(Transcribed page contents)
# # # # #
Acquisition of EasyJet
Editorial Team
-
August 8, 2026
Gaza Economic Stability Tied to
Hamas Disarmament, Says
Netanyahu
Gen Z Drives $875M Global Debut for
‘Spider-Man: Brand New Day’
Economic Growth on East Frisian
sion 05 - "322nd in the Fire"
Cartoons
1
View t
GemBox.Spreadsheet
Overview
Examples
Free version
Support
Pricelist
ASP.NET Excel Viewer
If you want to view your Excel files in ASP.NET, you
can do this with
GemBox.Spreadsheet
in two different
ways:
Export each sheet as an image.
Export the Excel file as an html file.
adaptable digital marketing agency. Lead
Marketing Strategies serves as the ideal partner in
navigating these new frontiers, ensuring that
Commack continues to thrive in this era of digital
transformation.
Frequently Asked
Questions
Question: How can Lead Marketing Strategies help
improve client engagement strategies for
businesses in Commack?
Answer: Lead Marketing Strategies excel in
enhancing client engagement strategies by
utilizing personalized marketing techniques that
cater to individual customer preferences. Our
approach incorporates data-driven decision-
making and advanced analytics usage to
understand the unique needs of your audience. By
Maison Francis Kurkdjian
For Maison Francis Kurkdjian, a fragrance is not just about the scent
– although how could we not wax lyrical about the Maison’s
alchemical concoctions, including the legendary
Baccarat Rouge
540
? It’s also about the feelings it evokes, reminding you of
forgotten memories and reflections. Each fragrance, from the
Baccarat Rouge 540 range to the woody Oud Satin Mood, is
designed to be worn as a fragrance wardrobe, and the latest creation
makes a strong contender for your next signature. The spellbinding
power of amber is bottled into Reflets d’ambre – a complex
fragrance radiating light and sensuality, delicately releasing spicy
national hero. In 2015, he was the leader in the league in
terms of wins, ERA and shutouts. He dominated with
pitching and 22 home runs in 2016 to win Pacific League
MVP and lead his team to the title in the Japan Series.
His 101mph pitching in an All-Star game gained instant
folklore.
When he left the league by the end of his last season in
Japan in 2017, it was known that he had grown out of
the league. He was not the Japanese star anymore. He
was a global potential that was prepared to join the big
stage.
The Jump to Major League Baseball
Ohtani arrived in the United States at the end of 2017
# # # # #
▶ [TRY IT]
In the answer, please give only the lines from the line containing "makes a strong" through the final line of the data, copied exactly.

▶ [PROBLEM SOLUTION]
makes a strong contender for your next signature. The spellbinding
power of amber is bottled into Reflets d’ambre – a complex
fragrance radiating light and sensuality, delicately releasing spicy
national hero. In 2015, he was the leader in the league in
terms of wins, ERA and shutouts. He dominated with
pitching and 22 home runs in 2016 to win Pacific League
MVP and lead his team to the title in the Japan Series.
His 101mph pitching in an All-Star game gained instant
folklore.
When he left the league by the end of his last season in
Japan in 2017, it was known that he had grown out of
the league. He was not the Japanese star anymore. He
was a global potential that was prepared to join the big
stage.
The Jump to Major League Baseball
Ohtani arrived in the United States at the end of 2017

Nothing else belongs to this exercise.